Smith glanced over his shoulder, studying that red spot on Tom’s cheek, remembering the bullet wound and a young cavalry officer single-handedly charging a Confederate artillery position at Saylor’s Creek eleven long summers before.
“Good luck, Smith.”
“Thank you, Cap’n. We really don’t need luck though. Just the kind of sand you showed at Saylor’s Creek, Tom. That, and some time.”
“You’ll buy the time for us, Fresh.”
“Promise you—we’ll give our best!”
Smith slapped a smart salute and headed downhill toward his chewed-up E. Company.
With sergeants John Ogden and James Riley, Smith selected thirty-six more men, three squads with a corporal to lead each. Without much ado the squads stood ready at horse. Sending a hearty wave back up the hillside to the commander, Smith’s men mounted what was left of the big horses.
“Front into line … guide front … center! Forward at my command—charge!”
Into the maddening yellow dust that fuzzed the slope like dirty cotton gauze, the men dashed toward the river below.
Smith knew well enough that his brave action could serve to inspire those left behind on the hill, men whose spirits were flagging. If his detail could only show some aggressiveness against the circling red noose, the command might be able to hold the warriors off for another—who was to say?

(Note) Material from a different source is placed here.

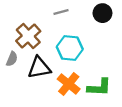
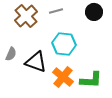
brown cross: (28, 36) -> (26, 16), moved
black triangle: (39, 68) -> (36, 62), turned 30

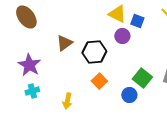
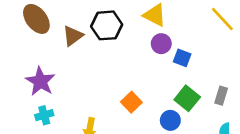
blue square: (137, 21) -> (182, 58), moved
brown triangle: (64, 43) -> (73, 36), moved
black hexagon: (94, 52) -> (107, 25), moved

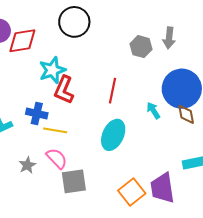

Tom stood, saluting that mad dash. God only knows if we can hold out long enough for Gibbon and Terry to come up, he thought to himself, reloading both pistols now. But first we have to cut and hold a route to the river. And that’s just what Smiths about to do for me, and for Autie.
Monaseetah watched the group of four-times-ten mount their big horses and gallop downhill from the hilltop, believing that Custer himself must surely be in that brave group on horseback.
Always leading his men.
“He comes for me!” she sang out with the certainty of it, clambering to her feet that he might see her.